Deuxième prix des concours Chopin et Tchaïkovski, Lukas Geniušas est l’un des grands espoirs de la nouvelle génération de pianistes. Issu d’une famille d’illustres musiciens et élève privilégié de sa grand-mère – l’immense pédagogue Vera Gornostaïeva qui forma Ivo Pogorelich, Sergei Babayan ou encore Vadym Kholodenko –, le pianiste russo-lituanien est déjà un artiste à l’univers facétieux, profond et empreint de la plus grande sincérité !
Ce soir dans la salle Gaveau, il choisit d’ouvrir son récital sur une sélection de mazurkas de Chopin auxquelles il confère une nostalgie mélancolique et surannée. Par un usage très modéré de la pédale, un délié prononcé garantissant la vivacité de la ligne, il dessine une sorte de ballade dans les rues pavées parisiennes du temps de George Sand. Les fins de phrase et transitions sont soignées avec souplesse, comme autant de haltes au périple insouciant de jeunes promeneurs, tandis que le rubato sostenuto sur les accords conclusifs invite au questionnement ; une interprétation authentiquement française !

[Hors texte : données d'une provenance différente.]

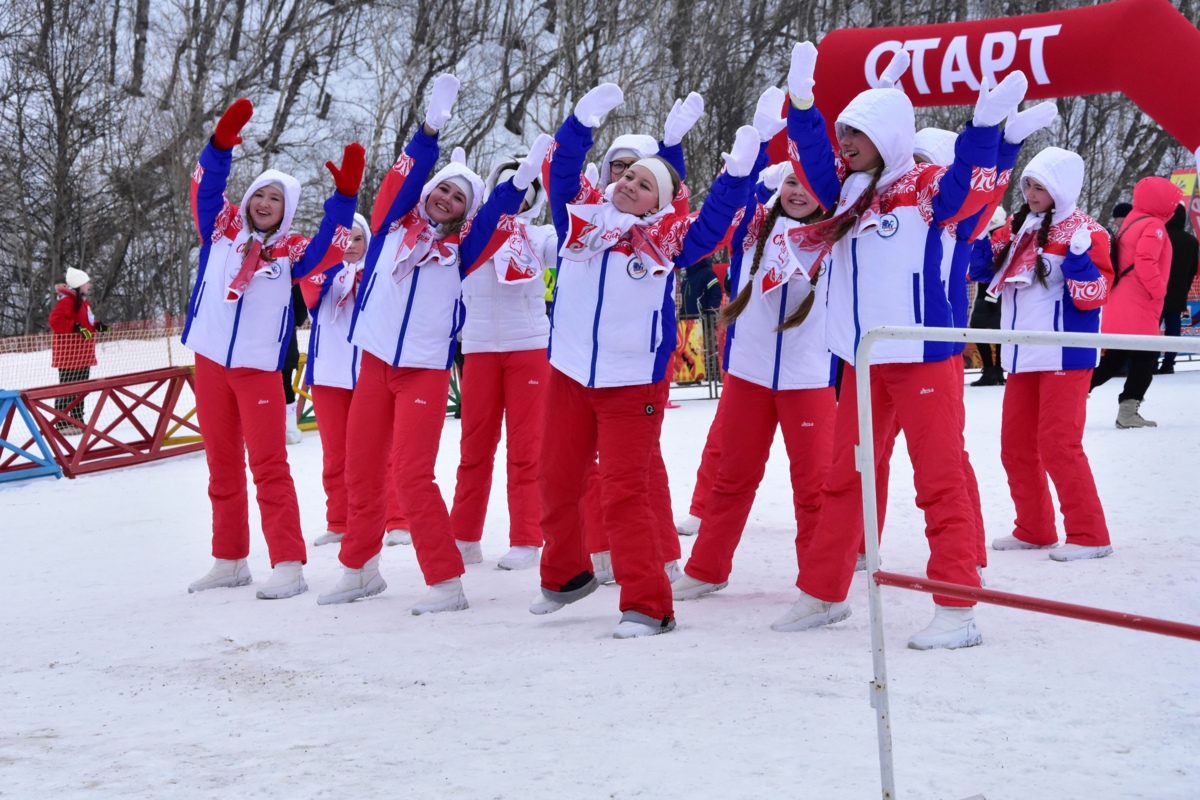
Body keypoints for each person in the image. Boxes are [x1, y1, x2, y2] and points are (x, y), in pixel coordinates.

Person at [774, 41, 1045, 650]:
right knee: (847, 478)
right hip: (866, 357)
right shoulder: (844, 189)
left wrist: (984, 129)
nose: (844, 142)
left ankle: (956, 605)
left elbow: (969, 194)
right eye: (842, 131)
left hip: (922, 354)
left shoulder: (924, 186)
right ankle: (822, 591)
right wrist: (802, 104)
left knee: (939, 478)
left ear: (889, 137)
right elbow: (811, 153)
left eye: (858, 133)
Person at [317, 74, 552, 615]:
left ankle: (445, 581)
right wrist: (429, 130)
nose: (446, 198)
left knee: (411, 473)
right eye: (442, 188)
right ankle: (359, 571)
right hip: (373, 362)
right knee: (361, 468)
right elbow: (397, 184)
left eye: (458, 196)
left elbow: (496, 215)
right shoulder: (391, 227)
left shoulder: (464, 250)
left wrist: (521, 180)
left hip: (422, 371)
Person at [532, 82, 758, 638]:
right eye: (625, 176)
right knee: (557, 481)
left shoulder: (671, 241)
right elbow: (561, 174)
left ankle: (647, 605)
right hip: (569, 372)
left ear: (660, 200)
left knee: (625, 490)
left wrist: (735, 177)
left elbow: (712, 224)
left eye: (643, 182)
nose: (628, 184)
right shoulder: (578, 225)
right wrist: (578, 126)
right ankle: (564, 577)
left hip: (630, 382)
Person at [184, 98, 362, 599]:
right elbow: (205, 187)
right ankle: (230, 559)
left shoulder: (293, 250)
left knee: (268, 466)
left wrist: (344, 195)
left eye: (275, 199)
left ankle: (288, 563)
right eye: (259, 195)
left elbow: (333, 244)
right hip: (211, 360)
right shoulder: (220, 229)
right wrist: (220, 144)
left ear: (286, 210)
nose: (264, 204)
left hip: (258, 370)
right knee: (221, 464)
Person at [671, 93, 838, 603]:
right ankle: (706, 568)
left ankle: (819, 583)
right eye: (791, 180)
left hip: (808, 378)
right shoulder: (752, 223)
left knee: (814, 491)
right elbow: (726, 203)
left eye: (808, 184)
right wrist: (759, 146)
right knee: (731, 479)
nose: (797, 192)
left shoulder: (841, 232)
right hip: (749, 373)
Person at [970, 146, 1116, 562]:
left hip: (1065, 355)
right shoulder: (1021, 227)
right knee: (1014, 446)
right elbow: (981, 274)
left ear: (1062, 187)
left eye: (1040, 186)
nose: (1031, 193)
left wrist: (1080, 264)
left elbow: (1096, 297)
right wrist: (981, 238)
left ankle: (1090, 534)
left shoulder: (1090, 231)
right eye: (1028, 185)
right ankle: (1034, 527)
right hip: (1021, 356)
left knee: (1058, 444)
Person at [448, 154, 558, 571]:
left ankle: (528, 536)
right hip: (477, 349)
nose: (516, 197)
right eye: (507, 188)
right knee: (473, 448)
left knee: (527, 449)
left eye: (526, 190)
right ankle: (464, 536)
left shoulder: (538, 234)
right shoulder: (470, 235)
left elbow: (562, 247)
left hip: (528, 349)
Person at [299, 214, 407, 549]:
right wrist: (330, 260)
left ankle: (397, 520)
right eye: (342, 239)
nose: (349, 245)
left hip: (370, 374)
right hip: (329, 374)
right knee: (335, 454)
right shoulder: (322, 273)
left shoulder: (378, 274)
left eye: (357, 239)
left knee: (381, 451)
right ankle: (340, 521)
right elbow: (310, 296)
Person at [1089, 175, 1182, 427]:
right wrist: (1158, 290)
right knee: (1144, 359)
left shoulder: (1131, 221)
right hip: (1140, 304)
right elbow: (1145, 259)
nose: (1174, 206)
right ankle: (1128, 412)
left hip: (1121, 301)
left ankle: (1073, 393)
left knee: (1115, 359)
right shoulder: (1155, 226)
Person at [48, 269, 108, 433]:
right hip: (69, 356)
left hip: (82, 355)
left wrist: (96, 326)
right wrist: (74, 327)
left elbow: (84, 325)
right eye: (86, 282)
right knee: (68, 389)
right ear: (78, 285)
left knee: (81, 390)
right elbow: (55, 321)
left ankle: (77, 421)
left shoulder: (83, 303)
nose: (89, 285)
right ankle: (63, 423)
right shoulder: (66, 302)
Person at [969, 207, 1011, 386]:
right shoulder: (1002, 235)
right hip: (996, 290)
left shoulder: (995, 236)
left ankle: (991, 371)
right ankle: (997, 370)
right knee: (998, 330)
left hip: (990, 289)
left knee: (981, 328)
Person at [1159, 203, 1198, 373]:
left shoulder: (1161, 237)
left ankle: (1150, 362)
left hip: (1158, 290)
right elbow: (1192, 269)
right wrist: (1185, 286)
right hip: (1179, 290)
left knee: (1152, 329)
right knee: (1174, 329)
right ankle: (1169, 363)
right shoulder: (1191, 241)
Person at [281, 283, 308, 444]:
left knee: (284, 386)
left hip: (284, 347)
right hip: (284, 347)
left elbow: (299, 315)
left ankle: (289, 429)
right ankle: (287, 429)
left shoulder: (292, 279)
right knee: (283, 387)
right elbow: (299, 316)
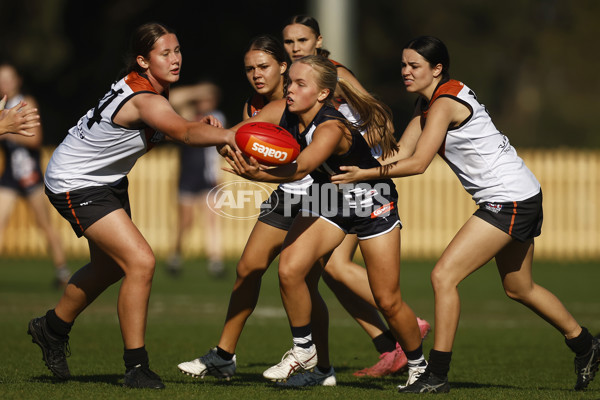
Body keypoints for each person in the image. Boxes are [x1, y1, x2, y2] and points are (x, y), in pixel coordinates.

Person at [331, 36, 600, 393]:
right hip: (518, 194)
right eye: (403, 64)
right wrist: (348, 165)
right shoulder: (426, 104)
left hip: (510, 199)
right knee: (520, 287)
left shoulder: (442, 104)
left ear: (437, 69)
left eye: (414, 66)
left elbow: (418, 164)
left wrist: (362, 174)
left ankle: (437, 374)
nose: (405, 72)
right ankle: (587, 346)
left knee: (443, 276)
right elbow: (399, 154)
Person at [177, 35, 427, 386]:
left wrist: (257, 174)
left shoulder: (331, 127)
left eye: (298, 83)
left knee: (387, 298)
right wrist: (215, 135)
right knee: (290, 270)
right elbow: (238, 136)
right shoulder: (283, 110)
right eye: (290, 82)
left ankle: (419, 366)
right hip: (331, 200)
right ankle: (304, 350)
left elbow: (300, 167)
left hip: (371, 203)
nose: (289, 89)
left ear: (323, 93)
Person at [26, 22, 237, 390]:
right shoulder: (146, 99)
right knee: (141, 261)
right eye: (164, 53)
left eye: (177, 50)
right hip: (75, 182)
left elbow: (169, 130)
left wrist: (195, 127)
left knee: (109, 267)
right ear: (142, 60)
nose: (175, 59)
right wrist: (230, 134)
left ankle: (52, 328)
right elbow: (183, 134)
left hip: (104, 180)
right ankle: (135, 367)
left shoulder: (151, 90)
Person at [282, 15, 429, 377]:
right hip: (332, 190)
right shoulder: (294, 91)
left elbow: (376, 120)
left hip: (366, 191)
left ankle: (414, 354)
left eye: (302, 40)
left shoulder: (333, 78)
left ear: (318, 40)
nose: (295, 47)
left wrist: (367, 161)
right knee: (297, 268)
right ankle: (310, 354)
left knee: (384, 296)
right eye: (288, 42)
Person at [0, 64, 71, 288]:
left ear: (18, 80)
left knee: (45, 224)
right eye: (1, 79)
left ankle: (62, 271)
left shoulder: (26, 103)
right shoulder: (1, 106)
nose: (5, 83)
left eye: (8, 78)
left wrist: (6, 130)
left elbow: (34, 139)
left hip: (30, 173)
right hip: (10, 174)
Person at [166, 80, 226, 277]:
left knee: (211, 221)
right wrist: (196, 90)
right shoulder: (189, 118)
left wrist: (219, 176)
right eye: (201, 99)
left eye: (208, 98)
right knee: (186, 221)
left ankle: (215, 262)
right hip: (188, 175)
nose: (204, 102)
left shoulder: (217, 118)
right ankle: (175, 256)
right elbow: (173, 99)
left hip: (208, 177)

Geniušas enchaîne avec la Sonate pour piano n° 3. Le natif de Moscou y fait usage de ses immenses moyens pianistiques, livrant une interprétation organique d’une rare originalité. L’« Allegro maestoso » s’ouvre sur un arpège emporté que des accords profonds, sonores et solennels viennent tempérer. Geniušas étire ensuite les phrases de manière romantique et langoureuse, avec un usage marqué du rubato. Les ponts sont un prétexte à créer différents effets, particulièrement réussis : délié sur les trilles et souci de faire ressortir les voix telle une fugue avant la réexposition, tragique et passionnée. Dans le « Scherzo » qui suit, le toucher fin des croches, avec une pédale minimale, permet de lancer une course frénétique. On retrouvera cet esprit vif dans un finale aux allures de feu d’artifices. Entretemps, le « Largo » prolonge la quête de couleurs et nuances : après avoir ouvert le mouvement sur des accords dramatiques, Geniušas lance un développement contemplatif et intime ; grâce à des pianissimo d’une rare pureté, le pianiste déploie comme une brume éthérée qui s’intercale entre les lignes mélodiques.
Après cette sonate d’une grande richesse sonore, la Dumka opus 59 de Tchaïkovski paraît trop fougueuse et décousue : chaque main résonne telle une voix indépendante de l’autre et le chant paraît noyé au milieu de trop nombreux détails. L’interprétation n’est cependant pas aidée par un Steinway au son dur, marqué et plutôt percussif.